2017 promises to be an exciting year for copyright law. Here are some of the most cutting-edge cases to keep on your radar.

Oracle America, Inc. v. Google Inc., No. 17-1202 (Fed. Cir.), could have a major impact on the future of software development and interoperability. In 2010, Oracle sued Google for using application programming interfaces from Oracle's Java code in Google's Android platform. Google argued that the APIs were not entitled to copyright protection. In 2014, the U.S. Court of Appeals for the Federal Circuit disagreed, holding that Google's use infringed Oracle's copyrights in the APIs. But last May, a jury in a trial on remand held that Google's use of the APIs was protected by fair use—a defense to copyright infringement. The case is now headed back to the Federal Circuit, where the court will decide whether there was sufficient evidence to support the finding of fair use.

Capitol Records, LLC v. Vimeo, LLC, No. 16-771 (U.S.), could change how the Digital Millennium Copyright Act shields technology companies from infringement liability for user-uploaded content. In 2009, several music publishing and record companies sued Vimeo, the online video-sharing platform, for copyright infringement over user-uploaded videos that allegedly contained sound recordings owned by the plaintiffs. Many of those sound recordings were recorded before 1972 and, thus, not entitled to federal copyright protection. Last June, the U.S. Court of Appeals for the Second Circuit held that the DMCA—federal law—shields DMCA-compliant internet service providers from state law copyright claims regarding pre-1972 sound recordings. The U.S. Supreme Court has not yet decided whether it will hear the music companies' appeal.

Lenz v. Universal Music Corp., No. 16-217 (U.S.) (a.k.a. the "Dancing Baby Case"),could raise the bar for rights holders who send DMCA takedown notices to internet service providers. In 2007, Stephanie Lenz uploaded a 29-second video of her baby dancing to Prince's "Let's Go Crazy." Universal sent a DMCA takedown notice to YouTube, and the video was removed. After sending two counter-notices claiming fair use and getting her video reposted, Lenz sued Universal for misrepresenting to YouTube that her video was infringing. In 2015, the U.S. Court of Appeals for the Ninth Circuit held that copyright owners had to subjectively believe a use was infringing before sending a DMCA takedown notice. Lenz's pending appeal to the Supreme Court goes one step further, arguing that a copyright holder needs an objectively reasonable belief that a use is infringing before it can send a DMCA takedown notice. The Supreme Court has not yet decided whether it will hear the appeal.
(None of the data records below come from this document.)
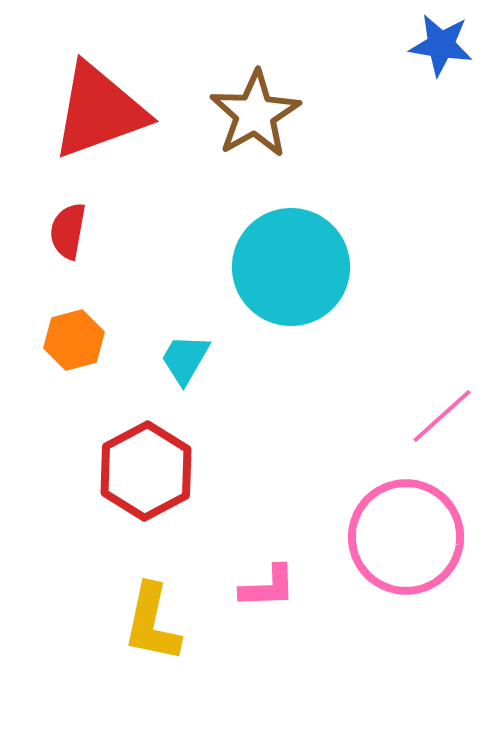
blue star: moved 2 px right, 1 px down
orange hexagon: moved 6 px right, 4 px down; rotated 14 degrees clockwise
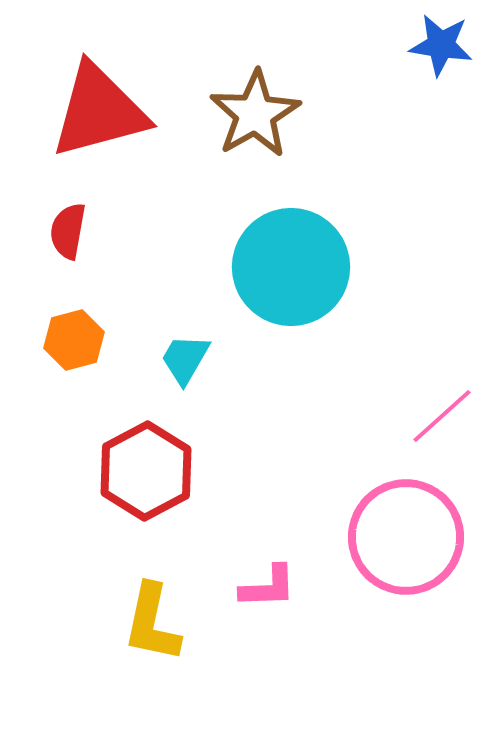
red triangle: rotated 5 degrees clockwise
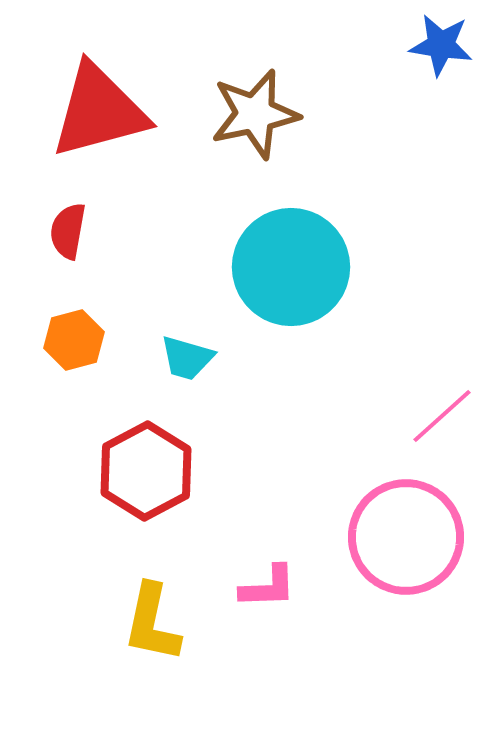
brown star: rotated 18 degrees clockwise
cyan trapezoid: moved 2 px right, 1 px up; rotated 104 degrees counterclockwise
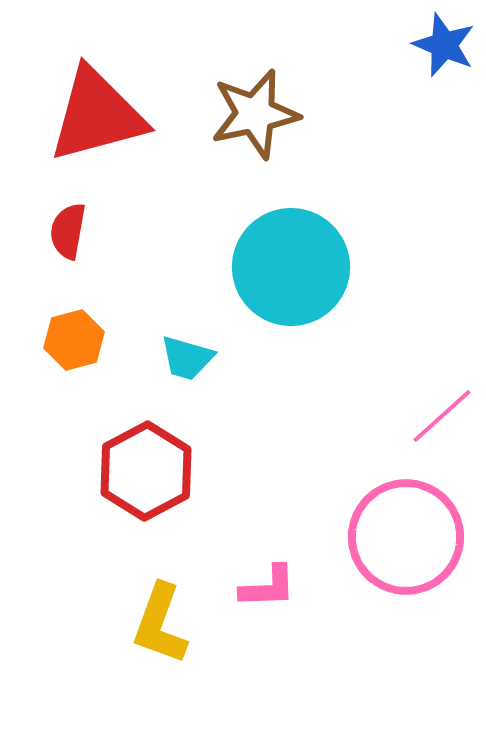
blue star: moved 3 px right; rotated 14 degrees clockwise
red triangle: moved 2 px left, 4 px down
yellow L-shape: moved 8 px right, 1 px down; rotated 8 degrees clockwise
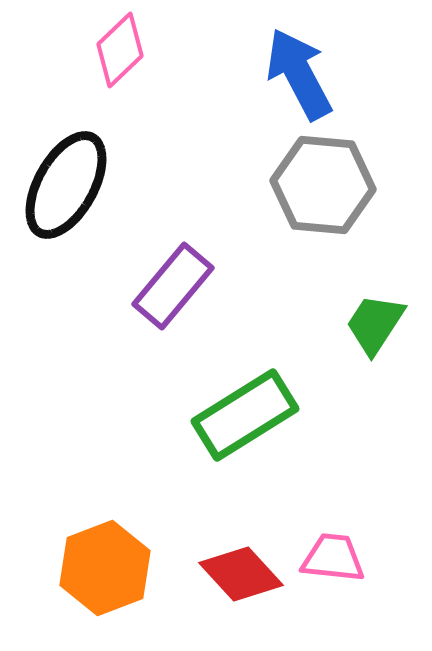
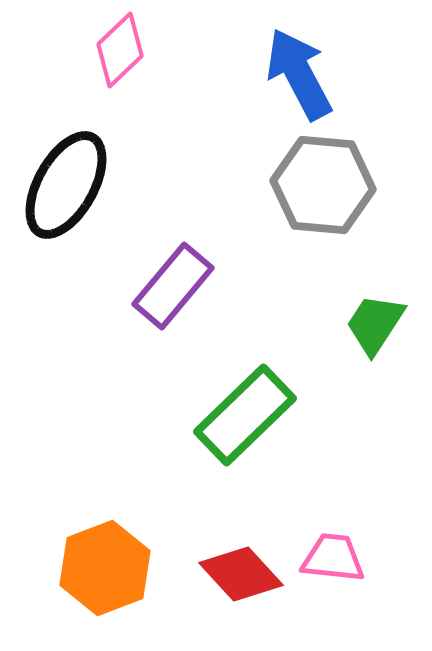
green rectangle: rotated 12 degrees counterclockwise
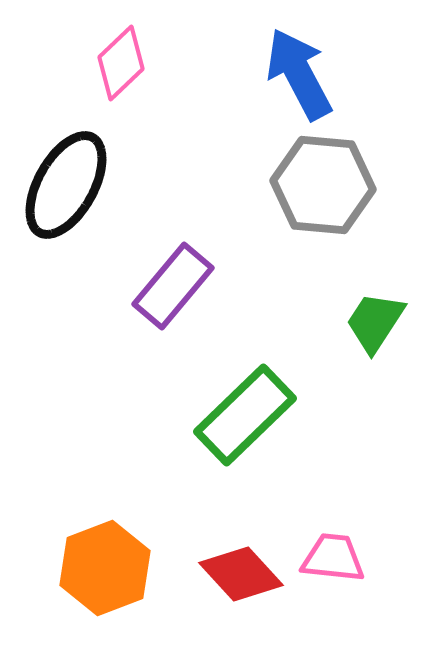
pink diamond: moved 1 px right, 13 px down
green trapezoid: moved 2 px up
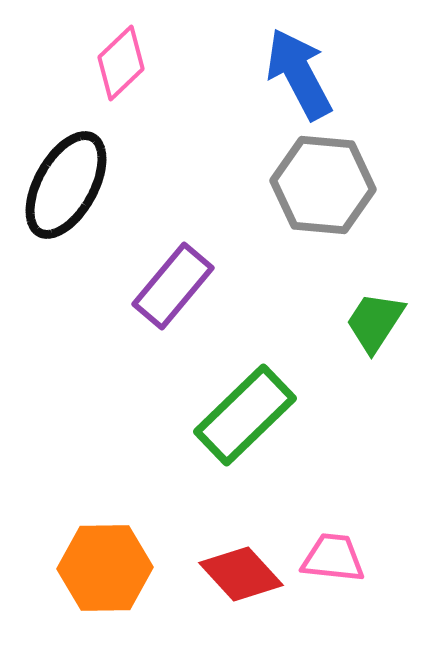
orange hexagon: rotated 20 degrees clockwise
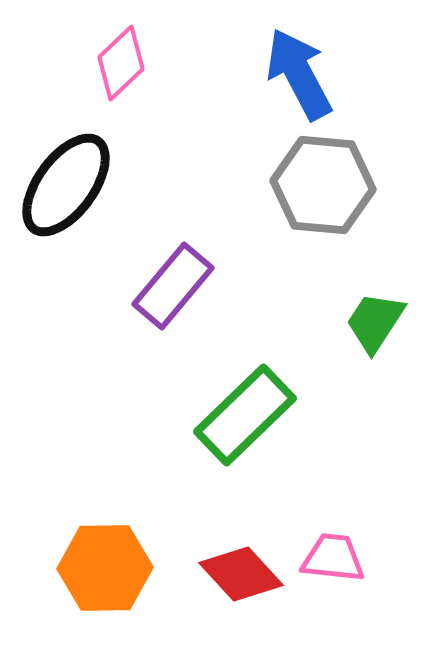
black ellipse: rotated 7 degrees clockwise
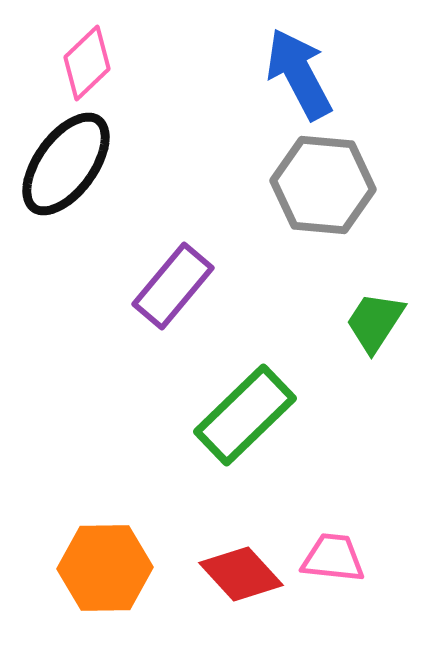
pink diamond: moved 34 px left
black ellipse: moved 21 px up
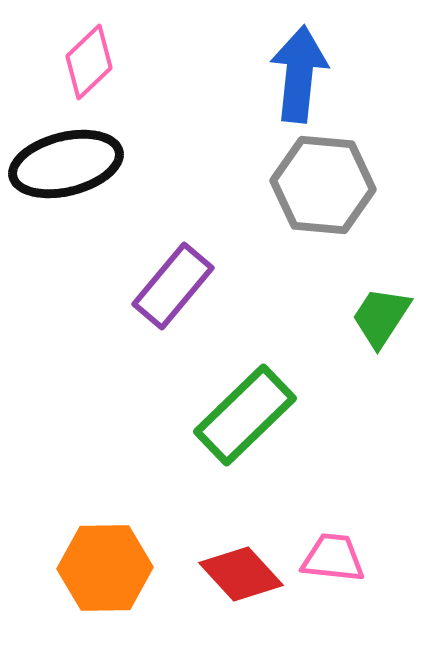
pink diamond: moved 2 px right, 1 px up
blue arrow: rotated 34 degrees clockwise
black ellipse: rotated 40 degrees clockwise
green trapezoid: moved 6 px right, 5 px up
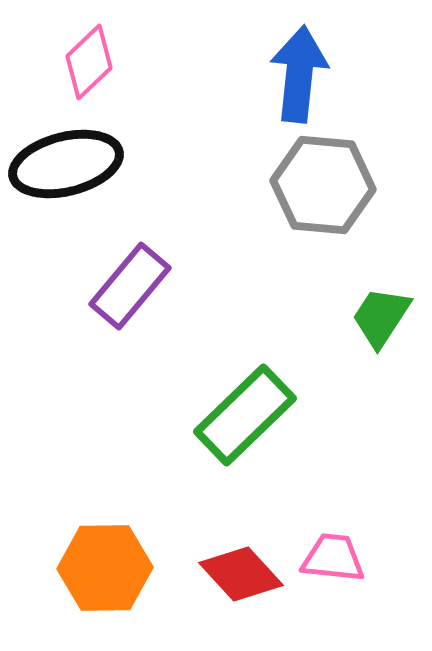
purple rectangle: moved 43 px left
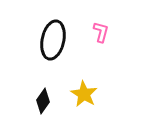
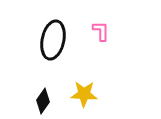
pink L-shape: moved 1 px up; rotated 15 degrees counterclockwise
yellow star: rotated 28 degrees counterclockwise
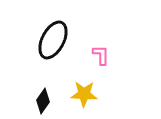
pink L-shape: moved 24 px down
black ellipse: rotated 15 degrees clockwise
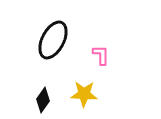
black diamond: moved 1 px up
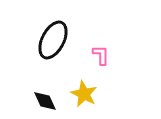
yellow star: rotated 24 degrees clockwise
black diamond: moved 2 px right, 1 px down; rotated 60 degrees counterclockwise
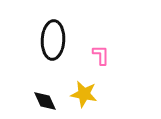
black ellipse: rotated 24 degrees counterclockwise
yellow star: rotated 16 degrees counterclockwise
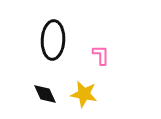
black diamond: moved 7 px up
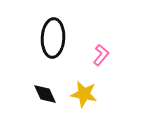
black ellipse: moved 2 px up
pink L-shape: rotated 40 degrees clockwise
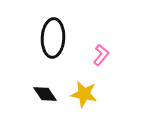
black diamond: rotated 10 degrees counterclockwise
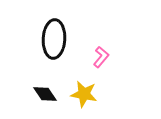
black ellipse: moved 1 px right, 1 px down
pink L-shape: moved 2 px down
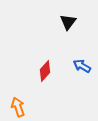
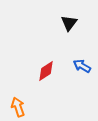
black triangle: moved 1 px right, 1 px down
red diamond: moved 1 px right; rotated 15 degrees clockwise
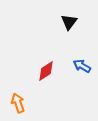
black triangle: moved 1 px up
orange arrow: moved 4 px up
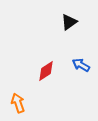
black triangle: rotated 18 degrees clockwise
blue arrow: moved 1 px left, 1 px up
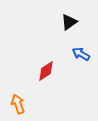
blue arrow: moved 11 px up
orange arrow: moved 1 px down
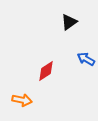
blue arrow: moved 5 px right, 5 px down
orange arrow: moved 4 px right, 4 px up; rotated 120 degrees clockwise
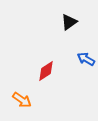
orange arrow: rotated 24 degrees clockwise
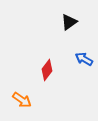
blue arrow: moved 2 px left
red diamond: moved 1 px right, 1 px up; rotated 20 degrees counterclockwise
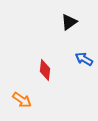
red diamond: moved 2 px left; rotated 30 degrees counterclockwise
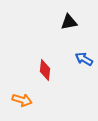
black triangle: rotated 24 degrees clockwise
orange arrow: rotated 18 degrees counterclockwise
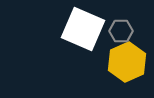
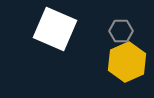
white square: moved 28 px left
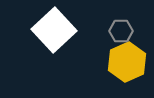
white square: moved 1 px left, 1 px down; rotated 24 degrees clockwise
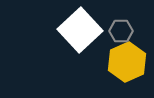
white square: moved 26 px right
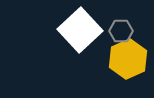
yellow hexagon: moved 1 px right, 3 px up
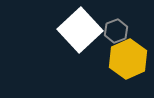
gray hexagon: moved 5 px left; rotated 20 degrees counterclockwise
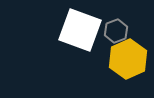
white square: rotated 27 degrees counterclockwise
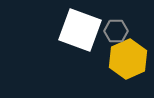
gray hexagon: rotated 20 degrees clockwise
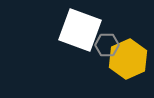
gray hexagon: moved 9 px left, 14 px down
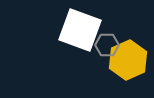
yellow hexagon: moved 1 px down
Star Athletica, LLC v. Varsity Brands, Inc., No. 15-866 (U.S.), could alter the copyright protections afforded to fashion designs. Varsity Brands, one of the country's largest suppliers of cheerleading equipment, sued rival Star Athletica for copying its uniform designs. Courts have long considered apparel a "useful article" too utilitarian in nature to warrant copyright protection. Varsity Brands, however, argues that the decorative elements of its uniforms are conceptually separable from the underlying garments, making those elements eligible for copyright protection. The case is currently pending before the Supreme Court. If the justices agree with Varsity Brands' interpretation of the conceptual separability doctrine, the decision could have far-reaching implications for the use and display of certain fashion designs in other media, such as movies or video games.